Justin Silverman, a law student at Suffolk University who blogs for Suffolk Media Law and the Citizen Media Law Project, said he suspects that ultimately people’s sensibilities will adapt as folks get “more comfortable with information online” and a lot of these issues will “solve themselves.” In the meantime, he said, “[The] market will take care of some things.”
Indeed, even as they’ve helped create some of these issues, technology and the private sector have huge roles to play. People are starting to demand it. The Wall Street Journal reported recently that “companies with ideas on how to protect personal information”—firms such as Abine and TRUSTe—“are a new favorite of venture capitalists.”
A lot of Internet companies, according to Polonetsky, are simply saying: “I’ve had enough of this. I have some pretty big plans to do some pretty good things with technology, and I don’t want to be called a bad guy. I’m ready to have the practices that seem to be of grave concern taken off the table so I can roll things out.”
Even as the technology evolves, and legislators and courts and corporations slowly smarten up, and society gets more Web-savvy, some of this stuff will always be with us.
Tien mentioned a phrase he likes from philosophy: essentially contested concept. That’s an idea that pretty much everybody recognizes and agrees exists in theory—justice, say—but on which there’s little concurrence about just what it is and how to achieve it.
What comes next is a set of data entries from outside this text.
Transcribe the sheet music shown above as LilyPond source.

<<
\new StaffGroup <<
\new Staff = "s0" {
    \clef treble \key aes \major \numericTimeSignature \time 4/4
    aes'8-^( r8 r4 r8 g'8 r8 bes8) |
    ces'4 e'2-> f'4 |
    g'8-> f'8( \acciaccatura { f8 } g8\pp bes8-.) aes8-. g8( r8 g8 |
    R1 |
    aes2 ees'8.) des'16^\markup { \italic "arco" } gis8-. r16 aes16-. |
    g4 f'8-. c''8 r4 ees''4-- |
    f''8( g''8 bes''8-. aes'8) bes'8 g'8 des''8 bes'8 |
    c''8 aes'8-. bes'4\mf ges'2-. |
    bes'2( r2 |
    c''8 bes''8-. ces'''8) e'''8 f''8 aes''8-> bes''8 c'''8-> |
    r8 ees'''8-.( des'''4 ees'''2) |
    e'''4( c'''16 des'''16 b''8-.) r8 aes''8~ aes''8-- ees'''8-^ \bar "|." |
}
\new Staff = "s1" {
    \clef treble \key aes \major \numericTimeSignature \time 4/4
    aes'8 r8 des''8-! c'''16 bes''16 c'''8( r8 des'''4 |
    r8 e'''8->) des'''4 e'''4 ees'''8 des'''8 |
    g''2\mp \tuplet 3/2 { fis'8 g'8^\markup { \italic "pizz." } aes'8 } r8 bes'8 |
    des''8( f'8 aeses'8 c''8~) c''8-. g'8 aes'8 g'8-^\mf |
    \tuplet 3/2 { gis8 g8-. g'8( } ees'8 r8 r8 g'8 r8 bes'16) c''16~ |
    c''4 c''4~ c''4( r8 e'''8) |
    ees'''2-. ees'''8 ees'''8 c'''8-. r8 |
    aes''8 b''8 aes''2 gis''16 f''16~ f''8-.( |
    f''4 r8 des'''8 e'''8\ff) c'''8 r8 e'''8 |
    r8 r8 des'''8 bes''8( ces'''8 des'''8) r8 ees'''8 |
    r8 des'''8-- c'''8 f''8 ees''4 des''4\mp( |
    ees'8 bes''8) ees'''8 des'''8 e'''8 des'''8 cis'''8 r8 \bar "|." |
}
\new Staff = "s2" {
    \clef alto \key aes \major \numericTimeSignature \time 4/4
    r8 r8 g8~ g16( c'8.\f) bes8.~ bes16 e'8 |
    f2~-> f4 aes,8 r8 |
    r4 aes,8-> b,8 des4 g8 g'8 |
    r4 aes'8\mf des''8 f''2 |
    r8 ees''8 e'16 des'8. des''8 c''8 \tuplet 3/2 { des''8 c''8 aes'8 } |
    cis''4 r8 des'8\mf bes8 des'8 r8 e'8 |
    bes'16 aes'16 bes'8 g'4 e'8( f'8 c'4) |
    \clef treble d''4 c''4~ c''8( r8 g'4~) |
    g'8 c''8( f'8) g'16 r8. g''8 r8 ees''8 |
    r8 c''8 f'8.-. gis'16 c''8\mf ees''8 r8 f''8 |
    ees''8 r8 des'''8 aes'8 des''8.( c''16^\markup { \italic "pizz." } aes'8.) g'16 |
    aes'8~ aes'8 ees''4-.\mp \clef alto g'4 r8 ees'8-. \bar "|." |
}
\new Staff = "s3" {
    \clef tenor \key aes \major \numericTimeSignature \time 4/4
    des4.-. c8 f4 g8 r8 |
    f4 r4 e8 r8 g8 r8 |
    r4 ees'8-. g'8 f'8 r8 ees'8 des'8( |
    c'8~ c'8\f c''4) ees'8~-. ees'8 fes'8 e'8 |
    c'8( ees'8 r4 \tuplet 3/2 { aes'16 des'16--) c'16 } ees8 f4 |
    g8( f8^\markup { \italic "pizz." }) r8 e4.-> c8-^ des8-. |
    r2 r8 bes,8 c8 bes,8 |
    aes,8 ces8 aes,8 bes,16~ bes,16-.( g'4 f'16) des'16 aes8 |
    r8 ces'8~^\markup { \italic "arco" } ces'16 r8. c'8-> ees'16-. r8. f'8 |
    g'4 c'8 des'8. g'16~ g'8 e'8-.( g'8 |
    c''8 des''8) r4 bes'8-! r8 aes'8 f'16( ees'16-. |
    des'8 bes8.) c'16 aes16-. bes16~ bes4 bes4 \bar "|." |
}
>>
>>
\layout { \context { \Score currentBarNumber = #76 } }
“Privacy is essentially contested,” said Tien. “We want to protect our privacy, but there are grand incentives to know more about us. Combine this problem of competing incentives with the problem of how hard a problem it is to solve and how every era changes the technology: Even if the problem gets solved for the telephone, it didn’t get solved for e-mail, and it didn’t get solved for social networking. It’s always going to be work.”